# [WHAT YOU ARE ASKED TO DO]
Continue the blog post below about preserving chili peppers, picking up after its last sentence.

(Beginning of PASSAGE TO READ)

Tuesday 16 September 2014

Hot for the cold

Preserving food for winter has been essential for thousands of years. Nowadays the food industry takes this task out of our hands. It's comfortable and cheap to buy various preserved vegetables and fruits or meat and fish. And why not?

But there are two unbeatable reasons for making your own freezed, pickled, canned, bottled, etc., food: It's fun and it's delicious!

We are lucky having the chance to grow our own food. At least the little bit our small balcony allows. But more about these possibilities some other time.

some fruits from our balcony

Today we want to focus on one plant, respectively its fruits, we learned to love and which we plant in lots of different kinds for years now. The chili pepper (Capsicum).

Unfortunately we had a very wet summer this year and with it came a very meagre yield. But it seems to us it made our chilis hotter all the more. And no, we aren't sissies – when we say hot, we mean really hot ;-)

NuMex Twilight chili peppers on our balcony

The uses of these fruits in kitchen are manifold, as it can enhance many various dishes. But as the introduction of this article suggests, we are not writing about recipes now, but about the methods of preserving chili peppers for some months.

We want to mention four possibilities – of course there are more – and show more detailed the one we tried out this year.
  1. To freeze chilis is a very easy way to preserve them for up to six months. Simply put them into freezing bags or durable tupperware and store them in your deep freezer. A good tip is to cut them in half or even smaller pieces before. Then you can take the right dose out without the risk of unfreezing more than you want.

(End of PASSAGE TO READ)
(Beginning of DATA EXCERPTS)

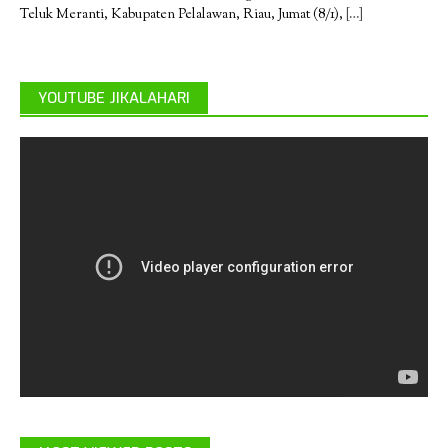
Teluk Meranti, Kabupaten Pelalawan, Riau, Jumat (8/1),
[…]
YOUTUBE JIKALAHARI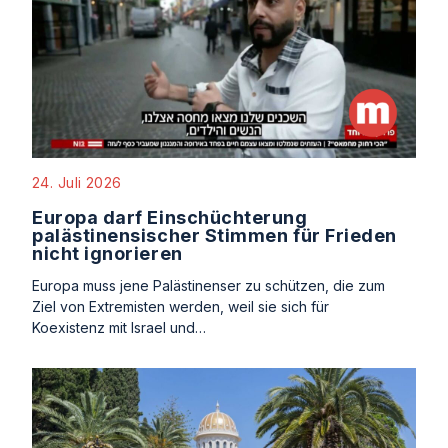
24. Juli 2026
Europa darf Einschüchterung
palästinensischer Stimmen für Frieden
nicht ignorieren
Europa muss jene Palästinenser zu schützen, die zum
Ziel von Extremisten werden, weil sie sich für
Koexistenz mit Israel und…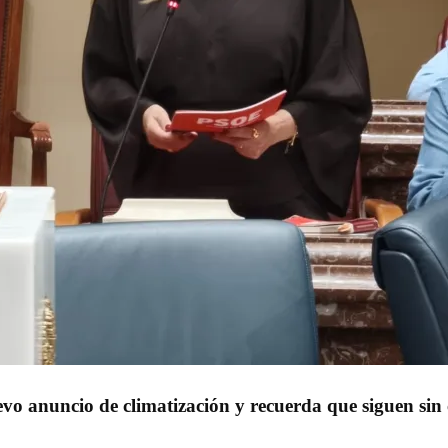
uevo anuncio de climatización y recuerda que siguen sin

(End of DATA EXCERPTS)

# [EXERCISE RESPONSE]
  2. Drying might be the oldest and most used technique for chili preservation. You can tie the fruits on a string like you surely have already seen somewhere. They should hang at a warm, dry and well ventilated place. Unfortunately this makes it impossible for us to use drying, because we live in a relatively humid and cool part of Vienna.

  3. If you want to use the hot taste only and don't mind not having the texture of the whole fruit you can easily make a sauce like e.g. “Sambal”. Traditionally the peppers are crushed using pestle and mortar. But you can also use your kitchen blender. For preserving the paste you can salt it or boil and can it.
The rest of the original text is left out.